(Beginning of Information provided)

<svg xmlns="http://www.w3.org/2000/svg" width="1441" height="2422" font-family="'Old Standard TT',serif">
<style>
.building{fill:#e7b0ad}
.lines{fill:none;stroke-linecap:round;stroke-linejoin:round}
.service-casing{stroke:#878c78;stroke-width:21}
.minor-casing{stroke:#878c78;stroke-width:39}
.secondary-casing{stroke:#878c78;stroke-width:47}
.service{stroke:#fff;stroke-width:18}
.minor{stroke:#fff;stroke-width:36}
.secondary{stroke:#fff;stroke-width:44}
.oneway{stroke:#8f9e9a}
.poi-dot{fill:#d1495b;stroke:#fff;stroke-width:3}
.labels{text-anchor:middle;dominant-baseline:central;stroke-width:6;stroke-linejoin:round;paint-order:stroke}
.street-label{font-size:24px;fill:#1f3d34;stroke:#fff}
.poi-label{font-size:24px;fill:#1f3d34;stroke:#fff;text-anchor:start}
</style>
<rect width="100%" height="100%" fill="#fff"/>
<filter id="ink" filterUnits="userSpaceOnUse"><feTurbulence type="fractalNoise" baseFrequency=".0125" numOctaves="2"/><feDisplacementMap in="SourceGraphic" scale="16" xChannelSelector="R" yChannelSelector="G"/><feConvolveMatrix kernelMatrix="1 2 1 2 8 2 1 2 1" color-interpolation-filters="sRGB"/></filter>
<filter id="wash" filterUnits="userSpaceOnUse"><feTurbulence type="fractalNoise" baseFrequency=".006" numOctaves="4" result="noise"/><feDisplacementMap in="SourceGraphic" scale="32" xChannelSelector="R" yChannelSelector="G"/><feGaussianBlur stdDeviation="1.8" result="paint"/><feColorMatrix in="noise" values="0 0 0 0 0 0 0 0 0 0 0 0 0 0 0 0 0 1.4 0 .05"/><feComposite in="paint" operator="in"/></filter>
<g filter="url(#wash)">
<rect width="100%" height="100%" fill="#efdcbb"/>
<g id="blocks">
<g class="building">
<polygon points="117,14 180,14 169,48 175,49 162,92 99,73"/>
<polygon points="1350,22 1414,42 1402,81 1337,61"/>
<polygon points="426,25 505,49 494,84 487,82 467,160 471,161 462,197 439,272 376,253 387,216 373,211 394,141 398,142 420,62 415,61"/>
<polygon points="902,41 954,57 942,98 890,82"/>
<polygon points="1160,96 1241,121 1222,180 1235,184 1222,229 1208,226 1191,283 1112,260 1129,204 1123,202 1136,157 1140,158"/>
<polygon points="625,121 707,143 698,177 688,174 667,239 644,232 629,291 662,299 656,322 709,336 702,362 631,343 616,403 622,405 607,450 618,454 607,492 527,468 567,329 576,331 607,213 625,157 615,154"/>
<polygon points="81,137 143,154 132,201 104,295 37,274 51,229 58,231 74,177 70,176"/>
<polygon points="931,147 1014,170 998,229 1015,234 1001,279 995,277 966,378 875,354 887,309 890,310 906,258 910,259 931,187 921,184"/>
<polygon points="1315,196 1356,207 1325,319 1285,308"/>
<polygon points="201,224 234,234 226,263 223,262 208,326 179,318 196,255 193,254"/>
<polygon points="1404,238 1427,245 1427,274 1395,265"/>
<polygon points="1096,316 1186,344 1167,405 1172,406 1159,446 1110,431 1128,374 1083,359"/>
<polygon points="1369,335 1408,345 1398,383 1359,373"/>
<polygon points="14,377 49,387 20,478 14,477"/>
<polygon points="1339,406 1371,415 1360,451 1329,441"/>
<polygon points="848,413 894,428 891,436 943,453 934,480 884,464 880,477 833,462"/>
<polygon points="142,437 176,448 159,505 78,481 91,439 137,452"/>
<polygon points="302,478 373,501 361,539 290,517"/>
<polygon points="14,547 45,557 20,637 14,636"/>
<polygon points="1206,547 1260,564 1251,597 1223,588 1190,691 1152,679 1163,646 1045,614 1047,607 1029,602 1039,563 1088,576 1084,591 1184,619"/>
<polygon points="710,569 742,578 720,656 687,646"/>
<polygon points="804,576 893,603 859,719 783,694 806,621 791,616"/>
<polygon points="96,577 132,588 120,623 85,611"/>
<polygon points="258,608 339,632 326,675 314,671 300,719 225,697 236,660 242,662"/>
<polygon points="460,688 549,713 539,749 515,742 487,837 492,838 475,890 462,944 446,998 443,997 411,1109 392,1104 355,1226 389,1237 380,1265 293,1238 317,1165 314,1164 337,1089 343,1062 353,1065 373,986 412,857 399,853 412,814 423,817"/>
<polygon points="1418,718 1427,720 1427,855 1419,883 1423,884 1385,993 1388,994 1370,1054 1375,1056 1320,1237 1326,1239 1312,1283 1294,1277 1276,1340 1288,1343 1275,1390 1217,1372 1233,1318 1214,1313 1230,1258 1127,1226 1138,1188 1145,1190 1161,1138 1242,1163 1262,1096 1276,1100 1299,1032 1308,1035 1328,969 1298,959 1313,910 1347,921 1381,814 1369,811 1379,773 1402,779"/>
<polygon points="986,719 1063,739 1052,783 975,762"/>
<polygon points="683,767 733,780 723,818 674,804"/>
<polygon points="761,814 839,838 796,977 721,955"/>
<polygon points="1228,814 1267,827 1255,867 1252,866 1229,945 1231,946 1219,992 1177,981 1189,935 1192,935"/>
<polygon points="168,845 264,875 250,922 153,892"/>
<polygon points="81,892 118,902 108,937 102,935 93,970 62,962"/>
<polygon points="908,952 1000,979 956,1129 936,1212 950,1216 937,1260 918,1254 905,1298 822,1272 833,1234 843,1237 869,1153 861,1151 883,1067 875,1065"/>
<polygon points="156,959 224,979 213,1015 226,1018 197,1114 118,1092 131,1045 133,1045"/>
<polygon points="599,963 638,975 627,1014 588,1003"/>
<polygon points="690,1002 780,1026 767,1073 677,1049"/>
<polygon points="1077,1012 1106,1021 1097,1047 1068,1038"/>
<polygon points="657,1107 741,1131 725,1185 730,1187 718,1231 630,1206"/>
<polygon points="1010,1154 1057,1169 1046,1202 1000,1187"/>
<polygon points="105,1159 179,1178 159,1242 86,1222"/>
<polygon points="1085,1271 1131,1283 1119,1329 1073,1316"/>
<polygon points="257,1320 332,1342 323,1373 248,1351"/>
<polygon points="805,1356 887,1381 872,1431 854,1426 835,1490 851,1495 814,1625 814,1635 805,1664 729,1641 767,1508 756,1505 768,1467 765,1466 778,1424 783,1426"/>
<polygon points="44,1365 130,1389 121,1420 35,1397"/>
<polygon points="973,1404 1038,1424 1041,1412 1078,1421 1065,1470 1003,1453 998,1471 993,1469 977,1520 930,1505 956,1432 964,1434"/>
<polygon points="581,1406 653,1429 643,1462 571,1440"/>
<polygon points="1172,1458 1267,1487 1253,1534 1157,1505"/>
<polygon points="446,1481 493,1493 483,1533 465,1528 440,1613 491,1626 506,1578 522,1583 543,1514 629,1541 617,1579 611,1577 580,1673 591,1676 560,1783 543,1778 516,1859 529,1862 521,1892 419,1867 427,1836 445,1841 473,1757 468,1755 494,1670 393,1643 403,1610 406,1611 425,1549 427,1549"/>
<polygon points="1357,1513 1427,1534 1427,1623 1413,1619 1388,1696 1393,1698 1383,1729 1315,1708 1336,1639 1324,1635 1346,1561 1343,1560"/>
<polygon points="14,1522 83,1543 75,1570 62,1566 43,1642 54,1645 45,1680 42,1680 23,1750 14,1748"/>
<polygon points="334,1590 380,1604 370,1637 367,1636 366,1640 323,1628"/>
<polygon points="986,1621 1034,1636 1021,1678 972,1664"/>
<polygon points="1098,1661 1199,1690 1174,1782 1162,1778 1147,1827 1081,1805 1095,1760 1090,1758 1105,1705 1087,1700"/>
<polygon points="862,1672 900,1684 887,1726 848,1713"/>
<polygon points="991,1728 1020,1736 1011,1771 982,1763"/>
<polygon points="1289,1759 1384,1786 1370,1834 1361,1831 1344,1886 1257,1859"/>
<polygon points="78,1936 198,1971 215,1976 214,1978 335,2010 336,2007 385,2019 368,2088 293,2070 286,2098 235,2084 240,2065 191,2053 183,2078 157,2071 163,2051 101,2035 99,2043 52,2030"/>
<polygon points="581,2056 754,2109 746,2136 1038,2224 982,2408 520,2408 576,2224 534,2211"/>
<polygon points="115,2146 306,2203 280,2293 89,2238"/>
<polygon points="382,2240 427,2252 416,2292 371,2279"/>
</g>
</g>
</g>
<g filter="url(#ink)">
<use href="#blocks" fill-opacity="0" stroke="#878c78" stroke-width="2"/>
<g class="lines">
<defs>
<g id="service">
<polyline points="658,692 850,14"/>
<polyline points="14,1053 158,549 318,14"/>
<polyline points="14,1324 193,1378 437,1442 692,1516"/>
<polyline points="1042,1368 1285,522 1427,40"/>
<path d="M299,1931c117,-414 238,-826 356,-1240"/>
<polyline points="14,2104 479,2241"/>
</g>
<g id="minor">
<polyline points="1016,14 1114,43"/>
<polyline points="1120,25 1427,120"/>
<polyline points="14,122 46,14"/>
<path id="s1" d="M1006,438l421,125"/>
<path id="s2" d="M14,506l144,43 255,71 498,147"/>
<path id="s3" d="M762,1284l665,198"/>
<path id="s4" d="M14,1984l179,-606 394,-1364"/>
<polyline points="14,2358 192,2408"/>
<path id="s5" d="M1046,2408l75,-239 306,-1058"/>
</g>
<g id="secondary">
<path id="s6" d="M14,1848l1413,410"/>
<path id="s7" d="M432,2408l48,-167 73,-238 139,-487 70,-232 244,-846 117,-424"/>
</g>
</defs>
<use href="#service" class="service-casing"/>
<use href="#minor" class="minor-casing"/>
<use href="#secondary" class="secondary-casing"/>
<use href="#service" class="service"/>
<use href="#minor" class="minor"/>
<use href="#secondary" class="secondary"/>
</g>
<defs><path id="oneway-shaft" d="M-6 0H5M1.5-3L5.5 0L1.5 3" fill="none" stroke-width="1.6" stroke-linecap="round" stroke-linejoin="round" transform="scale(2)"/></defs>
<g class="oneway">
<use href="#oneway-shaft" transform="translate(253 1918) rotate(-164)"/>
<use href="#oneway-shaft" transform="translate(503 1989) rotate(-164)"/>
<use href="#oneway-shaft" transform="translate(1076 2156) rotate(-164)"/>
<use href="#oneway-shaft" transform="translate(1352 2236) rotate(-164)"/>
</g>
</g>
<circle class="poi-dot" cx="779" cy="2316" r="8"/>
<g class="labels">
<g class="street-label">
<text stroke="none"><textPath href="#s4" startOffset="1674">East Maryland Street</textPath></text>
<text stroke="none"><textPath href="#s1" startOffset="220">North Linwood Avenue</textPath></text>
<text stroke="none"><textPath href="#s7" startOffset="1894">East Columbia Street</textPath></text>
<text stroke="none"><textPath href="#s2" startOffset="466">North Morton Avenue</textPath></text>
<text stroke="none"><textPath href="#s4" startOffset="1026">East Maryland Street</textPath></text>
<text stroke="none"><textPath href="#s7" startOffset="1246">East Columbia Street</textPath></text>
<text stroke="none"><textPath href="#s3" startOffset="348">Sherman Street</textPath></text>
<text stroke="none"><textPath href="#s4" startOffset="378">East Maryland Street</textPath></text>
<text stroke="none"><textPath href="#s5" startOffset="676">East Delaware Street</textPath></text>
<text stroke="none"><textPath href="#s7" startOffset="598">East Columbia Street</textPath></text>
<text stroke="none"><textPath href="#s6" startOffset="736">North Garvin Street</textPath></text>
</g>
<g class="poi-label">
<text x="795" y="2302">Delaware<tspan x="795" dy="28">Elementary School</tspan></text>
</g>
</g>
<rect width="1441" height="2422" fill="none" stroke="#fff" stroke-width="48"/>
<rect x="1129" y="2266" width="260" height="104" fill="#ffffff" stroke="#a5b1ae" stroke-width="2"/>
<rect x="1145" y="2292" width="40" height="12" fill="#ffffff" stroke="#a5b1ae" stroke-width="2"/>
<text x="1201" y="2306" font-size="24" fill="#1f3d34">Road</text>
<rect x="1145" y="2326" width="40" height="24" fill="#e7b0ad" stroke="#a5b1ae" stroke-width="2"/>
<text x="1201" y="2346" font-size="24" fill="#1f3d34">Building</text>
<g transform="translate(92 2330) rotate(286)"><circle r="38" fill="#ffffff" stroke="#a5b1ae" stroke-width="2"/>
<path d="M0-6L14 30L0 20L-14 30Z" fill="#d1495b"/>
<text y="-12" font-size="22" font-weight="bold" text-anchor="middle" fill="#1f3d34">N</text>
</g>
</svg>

(End of Information provided)

* **Your assignment**: Which of the lines above carry the string "filterUnits"? Copy every one.

* **Expected answer**:
<filter id="ink" filterUnits="userSpaceOnUse"><feTurbulence type="fractalNoise" baseFrequency=".0125" numOctaves="2"/><feDisplacementMap in="SourceGraphic" scale="16" xChannelSelector="R" yChannelSelector="G"/><feConvolveMatrix kernelMatrix="1 2 1 2 8 2 1 2 1" color-interpolation-filters="sRGB"/></filter>
<filter id="wash" filterUnits="userSpaceOnUse"><feTurbulence type="fractalNoise" baseFrequency=".006" numOctaves="4" result="noise"/><feDisplacementMap in="SourceGraphic" scale="32" xChannelSelector="R" yChannelSelector="G"/><feGaussianBlur stdDeviation="1.8" result="paint"/><feColorMatrix in="noise" values="0 0 0 0 0 0 0 0 0 0 0 0 0 0 0 0 0 1.4 0 .05"/><feComposite in="paint" operator="in"/></filter>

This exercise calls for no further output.